Caring for artworks made entirely of paint

Caring for artworks made entirely of paint

How do you care for artworks that are made entirely of paint? Conservator Paintings Linda Waters explains.

There are two fascinating art works in the exhibition Kaleidoscope: Abstract Aotearoa made entirely from paint – Everything in its right place (Arrangement for seventeen colour groups 17/51), and For future reference. Both are by Christchurch-based artist Helen Calder, whose practice has evolved from using paint on various support materials to using paint by itself. Strictly speaking, it is not paint totally by itself, however the support takes the form of steel pins or rails on which the paint hangs, free of the wall – quite a different relationship to the paint than it sitting on a canvas.

Strips of variously coloured paint hang from pins on the wall
Helen Calder, Everything in its right place (Arrangement for seventeen colour groups, 17/51), 2011-2017, acrylic paint, stainless steel. Te Papa (2018-0009-1/AA to BY)
Pieces of paint hang over rails like towels
Helen Calder, For future reference, 2018, acrylic paint, steel, enamel paint. Te Papa (2018-0008-1)

I was lucky to work with Helen to install these pieces, and enjoyed talking to her about the intricacies and technicalities of the paintings, so I can share some detail about her working process.

These two works are so beautiful and intriguing that many people want to touch them – however this is really detrimental to the artwork. I’ll explain later. But for now, some details…

Artist Helen Calder during installation of Everything in its right place (Arrangement for seventeen colour groups, 17/51). Photo by Linda Waters. Te Papa

Painting without canvas

The evolution of Helen’s work using paint alone was the result of the happy accident of seeing some excess paint that had run from a canvas and dried on the table top overnight. This led her to experiment to create paintings without a support – no mean feat, as you need to understand the technicalities and behavior of paint in order to use it without a substrate to support it!

Helen works with the highest quality artists’ acrylic paint (by Golden Paints) on a covered table top to produce long paint skins – a process she describes as physical, almost like a dance. And expensive! She gauges when each skin is dry enough to hang vertically (the skins have a hanging hole which is reinforced with muslin) and then there’s a sort of curing time. The strips are hung for a period to assess any changes and then arranged into a composition. The whole process takes a few months.

Close up of the pieces of paint
The back of a paint skin showing muslin reinforcing and Helen’s numbering system. Photo by Linda Waters. Te Papa

The nine hanging sheets of paint in For future reference are made in a similar way to the paint skins, but from two types of acrylic paint – Golden Paints artists’ acrylic plus Resene Enamacryl, the latter chosen for its flexibility to ‘support’ the coloured layers. The coloured layers are delicate and nuanced, and arise from Helen’s experience and skill in manipulating the paint.

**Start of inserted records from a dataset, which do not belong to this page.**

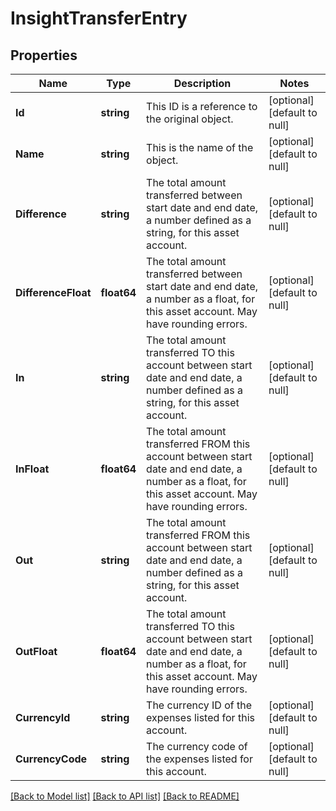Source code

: # InsightTransferEntry

## Properties
Name | Type | Description | Notes
------------ | ------------- | ------------- | -------------
**Id** | **string** | This ID is a reference to the original object. | [optional] [default to null]
**Name** | **string** | This is the name of the object. | [optional] [default to null]
**Difference** | **string** | The total amount transferred between start date and end date, a number defined as a string, for this asset account. | [optional] [default to null]
**DifferenceFloat** | **float64** | The total amount transferred between start date and end date, a number as a float, for this asset account. May have rounding errors. | [optional] [default to null]
**In** | **string** | The total amount transferred TO this account between start date and end date, a number defined as a string, for this asset account. | [optional] [default to null]
**InFloat** | **float64** | The total amount transferred FROM this account between start date and end date, a number as a float, for this asset account. May have rounding errors. | [optional] [default to null]
**Out** | **string** | The total amount transferred FROM this account between start date and end date, a number defined as a string, for this asset account. | [optional] [default to null]
**OutFloat** | **float64** | The total amount transferred TO this account between start date and end date, a number as a float, for this asset account. May have rounding errors. | [optional] [default to null]
**CurrencyId** | **string** | The currency ID of the expenses listed for this account. | [optional] [default to null]
**CurrencyCode** | **string** | The currency code of the expenses listed for this account. | [optional] [default to null]

[[Back to Model list]](../README.md#documentation-for-models) [[Back to API list]](../README.md#documentation-for-api-endpoints) [[Back to README]](../README.md)

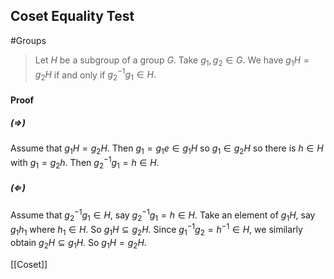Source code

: ## Coset Equality Test
#Groups 
> Let $H$ be a subgroup of a group $G$. Take $g_{1}, g_{2} \in G .$ We have $g_{1} H=g_{2} H$ if and only if $g_{2}^{-1} g_{1} \in H .$

#### Proof
##### $(\Rightarrow)$
>
Assume that $g_{1} H=g_{2} H$. Then $g_{1}=g_{1} e \in g_{1} H$ so $g_{1} \in g_{2} H$ so there is $h \in H$ with $g_{1}=g_{2} h$. Then $g_{2}^{-1} g_{1}=h \in H$.
##### $(\Leftarrow)$
>
Assume that $g_{2}^{-1} g_{1} \in H$, say $g_{2}^{-1} g_{1}=h \in H .$
Take an element of $g_{1} H$, say $g_{1} h_{1}$ where $h_{1} \in H$. 
So $g_{1} H \subseteq g_{2} H$.
Since $g_{1}^{-1} g_{2}=h^{-1} \in H$, we similarly obtain $g_{2} H \subseteq g_{1} H$. So $g_{1} H=g_{2} H .$

[[Coset]]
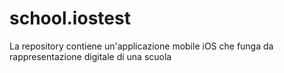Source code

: # school.iostest
La repository contiene un'applicazione mobile iOS che funga da rappresentazione digitale di una scuola
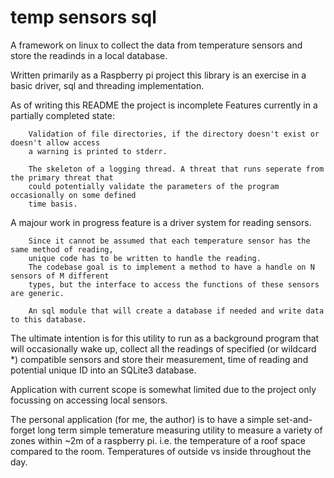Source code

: # temp sensors sql #

A framework on linux to collect the data from temperature sensors and store the readinds in a 
local database.

Written primarily as a Raspberry pi project this library is an exercise in a
basic driver, sql and threading implementation.

As of writing this README the project is incomplete
Features currently in a partially completed state:

        Validation of file directories, if the directory doesn't exist or doesn't allow access
        a warning is printed to stderr.

        The skeleton of a logging thread. A threat that runs seperate from the primary threat that 
        could potentially validate the parameters of the program occasionally on some defined
        time basis.

A majour work in progress feature is a driver system for reading sensors.

        Since it cannot be assumed that each temperature sensor has the same method of reading, 
        unique code has to be written to handle the reading.
        The codebase goal is to implement a method to have a handle on N sensors of M different 
        types, but the interface to access the functions of these sensors are generic.

        An sql module that will create a database if needed and write data to this database.

The ultimate intention is for this utility to run as a background program that will
occasionally wake up, collect all the readings of specified (or wildcard *) compatible sensors
and store their measurement, time of reading and potential unique ID into an SQLite3 database. 

Application with current scope is somewhat limited due to the project only focussing on accessing
local sensors. 

The personal application (for me, the author) is to have a simple set-and-forget long term simple
temerature measuring utility to measure a variety of zones within ~2m of a raspberry pi.
i.e. the temperature of a roof space compared to the room. Temperatures of outside vs inside
throughout the day.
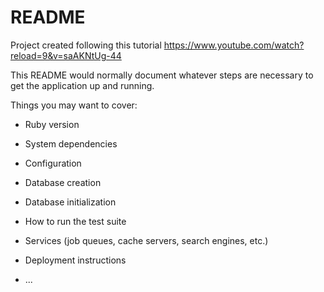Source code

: # README

Project created following this tutorial
https://www.youtube.com/watch?reload=9&v=saAKNtUg-44

This README would normally document whatever steps are necessary to get the
application up and running.

Things you may want to cover:

* Ruby version

* System dependencies

* Configuration

* Database creation

* Database initialization

* How to run the test suite

* Services (job queues, cache servers, search engines, etc.)

* Deployment instructions

* ...
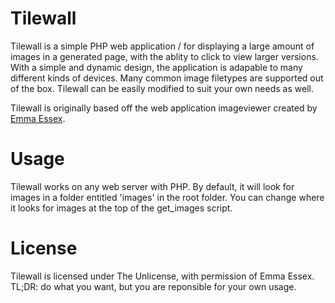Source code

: # Tilewall

Tilewall is a simple PHP web application / for displaying a large amount of images in a generated page, with the ablity to click to view larger versions. With a simple and dynamic design, the application is adapable to many different kinds of devices. Many common image filetypes are supported out of the box. Tilewall can be easily modified to suit your own needs as well.

Tilewall is originally based off the web application imageviewer created by [Emma Essex](heckscaper.com/).

# Usage

Tilewall works on any web server with PHP. By default, it will look for images in a folder entitled 'images' in the root folder. You can change where it looks for images at the top of the get_images script.

# License

Tilewall is licensed under The Unlicense, with permission of Emma Essex. TL;DR: do what you want, but you are reponsible for your own usage.
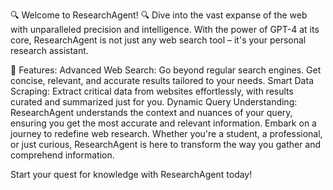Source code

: 🔍 Welcome to ResearchAgent! 🔍
Dive into the vast expanse of the web with unparalleled precision and intelligence. With the power of GPT-4 at its core, ResearchAgent is not just any web search tool – it's your personal research assistant.

🌟 Features:
Advanced Web Search: Go beyond regular search engines. Get concise, relevant, and accurate results tailored to your needs.
Smart Data Scraping: Extract critical data from websites effortlessly, with results curated and summarized just for you.
Dynamic Query Understanding: ResearchAgent understands the context and nuances of your query, ensuring you get the most accurate and relevant information.
Embark on a journey to redefine web research. Whether you're a student, a professional, or just curious, ResearchAgent is here to transform the way you gather and comprehend information.

Start your quest for knowledge with ResearchAgent today!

A detail of the marbled surface of one sheet in For future reference. Photo by Linda Waters. Te Papa
A stipple-like pattern on the surface of a sheet in For future reference. Photo by Linda Waters. Te Papa


So, back to the issue of touching. Acrylic paint is actually very susceptible to the acids and oils in our skin. They eat into the surface of the paint over time, or darken to become visible on what is otherwise an uninterrupted field of colour. Both are disfiguring and irreversible, which is why we wear gloves to handle paintings and other objects.

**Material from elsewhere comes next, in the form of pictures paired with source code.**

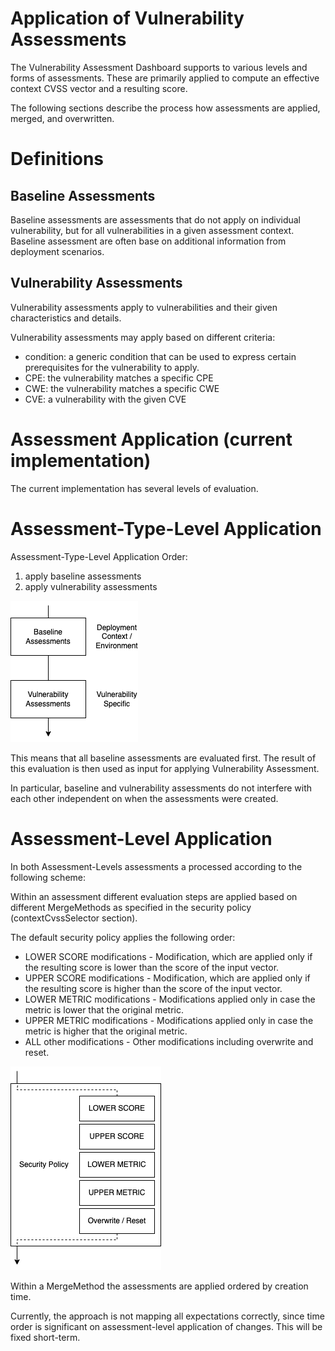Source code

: # Application of Vulnerability Assessments

The Vulnerability Assessment Dashboard supports to various levels and forms of
assessments. These are primarily applied to compute an effective context CVSS
vector and a resulting score.

The following sections describe the process how assessments are applied, merged, and
overwritten.

# Definitions

## Baseline Assessments

Baseline assessments are assessments that do not apply on individual vulnerability, but for all
vulnerabilities in a given assessment context. Baseline assessment are often base on additional information
from deployment scenarios.

## Vulnerability Assessments

Vulnerability assessments apply to vulnerabilities and their given characteristics and details.

Vulnerability assessments may apply based on different criteria:
- condition: a generic condition that can be used to express certain prerequisites for the vulnerability to apply.
- CPE: the vulnerability matches a specific CPE
- CWE: the vulnerability matches a specific CWE
- CVE: a vulnerability with the given CVE

# Assessment Application (current implementation)

The current implementation has several levels of evaluation.

# Assessment-Type-Level Application

Assessment-Type-Level Application Order:
1) apply baseline assessments
2) apply vulnerability assessments

![assessment-type-level-application.png](diagrams/assessment-type-level-application.png)

This means that all baseline assessments are evaluated first. The result of this evaluation is then used as
input for applying Vulnerability Assessment.

In particular, baseline and vulnerability assessments do not interfere with each other independent on when 
the assessments were created.

# Assessment-Level Application

In both Assessment-Levels assessments a processed according to the following scheme:

Within an assessment different evaluation steps are applied based on different MergeMethods as specified in the 
security policy (contextCvssSelector section). 

The default security policy applies the following order:
* LOWER SCORE modifications - Modification, which are applied only if the resulting score is lower than the score of the input vector.
* UPPER SCORE modifications - Modification, which are applied only if the resulting score is higher than the score of the input vector.
* LOWER METRIC modifications - Modifications applied only in case the metric is lower that the original metric.
* UPPER METRIC modifications - Modifications applied only in case the metric is higher that the original metric.
* ALL other modifications - Other modifications including overwrite and reset.

![assessment-type-application.png](diagrams/assessment-level-application.png)

Within a MergeMethod the assessments are applied ordered by creation time.

Currently, the approach is not mapping all expectations correctly, since time order is significant on assessment-level 
application of changes. This will be fixed short-term.

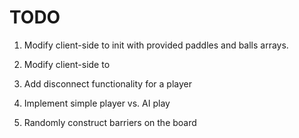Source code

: TODO
====

1. Modify client-side to init with provided paddles and balls arrays.
1. Modify client-side to 

1. Add disconnect functionality for a player
2. Implement simple player vs. AI play
3. Randomly construct barriers on the board 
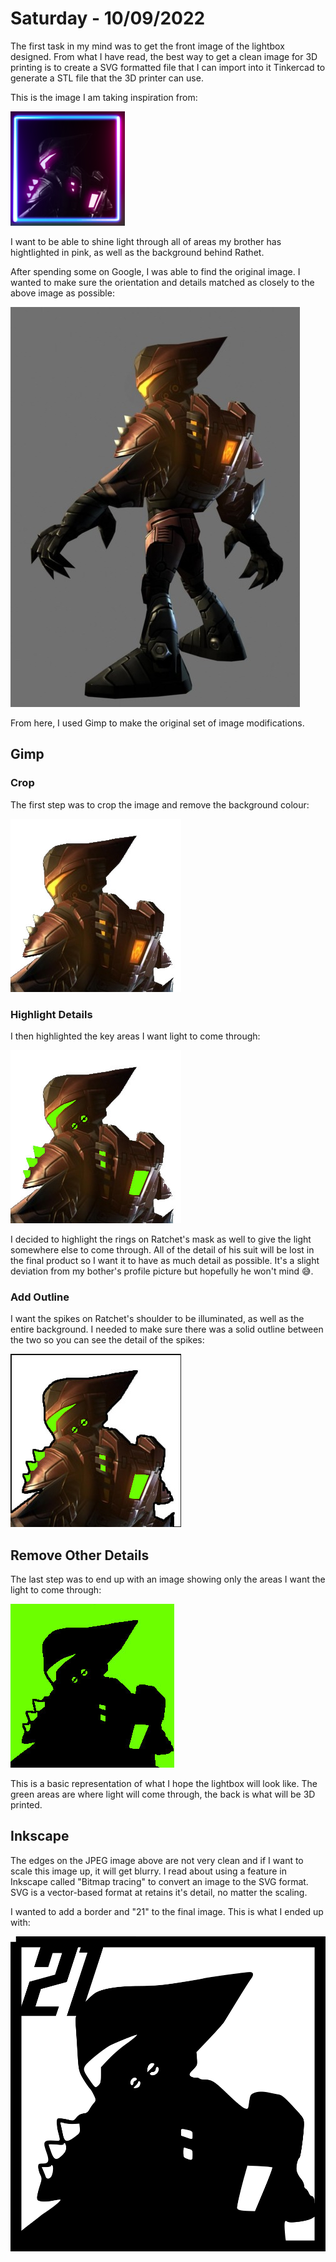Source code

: # Saturday - 10/09/2022

The first task in my mind was to get the front image of the lightbox designed. From what I have read, the best way to get a clean image for 3D printing is to create a SVG formatted file that I can import into it Tinkercad to generate a STL file that the 3D printer can use.

This is the image I am taking inspiration from:

![Profile picture](../images/02_reference.png)

I want to be able to shine light through all of areas my brother has hightlighted in pink, as well as the background behind Rathet.

After spending some on Google, I was able to find the original image. I wanted to make sure the orientation and details matched as closely to the above image as possible:

![Original image](../images/03_original.jpg)

From here, I used Gimp to make the original set of image modifications.

## Gimp

### Crop

The first step was to crop the image and remove the background colour:

![Sized image](../images/04_sized.jpg)

### Highlight Details

I then highlighted the key areas I want light to come through:

![Accents image](../images/05_accents.jpg)

I decided to highlight the rings on Ratchet's mask as well to give the light somewhere else to come through. All of the detail of his suit will be lost in the final product so I want it to have as much detail as possible. It's a slight deviation from my bother's profile picture but hopefully he won't mind 😅.

### Add Outline

I want the spikes on Ratchet's shoulder to be illuminated, as well as the entire background. I needed to make sure there was a solid outline between the two so you can see the detail of the spikes:

![Outlined image](../images/06_outline.jpg)

## Remove Other Details

The last step was to end up with an image showing only the areas I want the light to come through:

![Final image](../images/07_final.jpg)

This is a basic representation of what I hope the lightbox will look like. The green areas are where light will come through, the back is what will be 3D printed.

## Inkscape

The edges on the JPEG image above are not very clean and if I want to scale this image up, it will get blurry. I read about using a feature in Inkscape called "Bitmap tracing" to convert an image to the SVG format. SVG is a vector-based format at retains it's detail, no matter the scaling.

I wanted to add a border and "21" to the final image. This is what I ended up with:

![Final SVG](../images/08_final_svg.png)
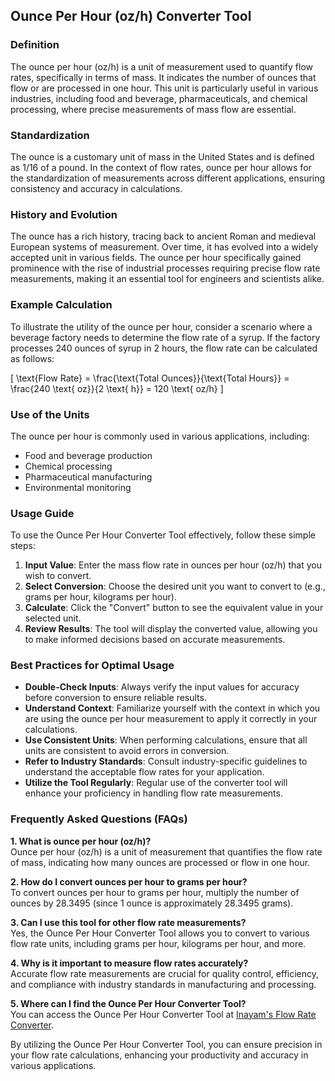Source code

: ## Ounce Per Hour (oz/h) Converter Tool

### Definition
The ounce per hour (oz/h) is a unit of measurement used to quantify flow rates, specifically in terms of mass. It indicates the number of ounces that flow or are processed in one hour. This unit is particularly useful in various industries, including food and beverage, pharmaceuticals, and chemical processing, where precise measurements of mass flow are essential.

### Standardization
The ounce is a customary unit of mass in the United States and is defined as 1/16 of a pound. In the context of flow rates, ounce per hour allows for the standardization of measurements across different applications, ensuring consistency and accuracy in calculations.

### History and Evolution
The ounce has a rich history, tracing back to ancient Roman and medieval European systems of measurement. Over time, it has evolved into a widely accepted unit in various fields. The ounce per hour specifically gained prominence with the rise of industrial processes requiring precise flow rate measurements, making it an essential tool for engineers and scientists alike.

### Example Calculation
To illustrate the utility of the ounce per hour, consider a scenario where a beverage factory needs to determine the flow rate of a syrup. If the factory processes 240 ounces of syrup in 2 hours, the flow rate can be calculated as follows:

\[ \text{Flow Rate} = \frac{\text{Total Ounces}}{\text{Total Hours}} = \frac{240 \text{ oz}}{2 \text{ h}} = 120 \text{ oz/h} \]

### Use of the Units
The ounce per hour is commonly used in various applications, including:
- Food and beverage production
- Chemical processing
- Pharmaceutical manufacturing
- Environmental monitoring

### Usage Guide
To use the Ounce Per Hour Converter Tool effectively, follow these simple steps:
1. **Input Value**: Enter the mass flow rate in ounces per hour (oz/h) that you wish to convert.
2. **Select Conversion**: Choose the desired unit you want to convert to (e.g., grams per hour, kilograms per hour).
3. **Calculate**: Click the "Convert" button to see the equivalent value in your selected unit.
4. **Review Results**: The tool will display the converted value, allowing you to make informed decisions based on accurate measurements.

### Best Practices for Optimal Usage
- **Double-Check Inputs**: Always verify the input values for accuracy before conversion to ensure reliable results.
- **Understand Context**: Familiarize yourself with the context in which you are using the ounce per hour measurement to apply it correctly in your calculations.
- **Use Consistent Units**: When performing calculations, ensure that all units are consistent to avoid errors in conversion.
- **Refer to Industry Standards**: Consult industry-specific guidelines to understand the acceptable flow rates for your application.
- **Utilize the Tool Regularly**: Regular use of the converter tool will enhance your proficiency in handling flow rate measurements.

### Frequently Asked Questions (FAQs)

**1. What is ounce per hour (oz/h)?**  
Ounce per hour (oz/h) is a unit of measurement that quantifies the flow rate of mass, indicating how many ounces are processed or flow in one hour.

**2. How do I convert ounces per hour to grams per hour?**  
To convert ounces per hour to grams per hour, multiply the number of ounces by 28.3495 (since 1 ounce is approximately 28.3495 grams).

**3. Can I use this tool for other flow rate measurements?**  
Yes, the Ounce Per Hour Converter Tool allows you to convert to various flow rate units, including grams per hour, kilograms per hour, and more.

**4. Why is it important to measure flow rates accurately?**  
Accurate flow rate measurements are crucial for quality control, efficiency, and compliance with industry standards in manufacturing and processing.

**5. Where can I find the Ounce Per Hour Converter Tool?**  
You can access the Ounce Per Hour Converter Tool at [Inayam's Flow Rate Converter](https://www.inayam.co/unit-converter/flow_rate_mass).

By utilizing the Ounce Per Hour Converter Tool, you can ensure precision in your flow rate calculations, enhancing your productivity and accuracy in various applications.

It might be possible to clean the dark soiling from some types of acrylic paint, but the etching is permanent. Dents and scratches can also be permanent, as the paint stays ‘soft’ due to the long molecules that make up its structure. This is especially so for the thick unsupported paint in these skins. The paint skins also conform to any irregularities in the surface on which they are lying because  of their weight, combined with the inbuilt ‘softness’ in the paint.

A prototype in preparation for storage, 2018. Photo by Linda Waters. Te Papa

As a consequence of all this, the paint skins need well-designed storage to protect them. Paul Solly, Object Support Preparator, and I are currently working out a system for storing the pieces long term. We are working on providing a box with an individual tray inside for each skin. The tray will support the skin, prevent anything sitting on the surface and allow easy handling. The whole design needs to be economical and efficient to make! Prototypes are underway.


‘A mix of control and accident’ – Helen Calder in her own words


  1. I have seen her works in dealer galleries on ArtExplore Walk & Talk and Art Precinct and been fascinated by them I am delighted these works are in the National Collection. Thanks for the intriguing comments

  2. this is very fascinating. who would ever have thought you could “paint” like this? BTW the past tense of to lead is spelt led not lead. cheers sherry

    1. Author

      Hi Sherry, thanks for the spelling correction! And, yes, I find the work really fascinating too and so beautiful to look at in the flesh, as it were.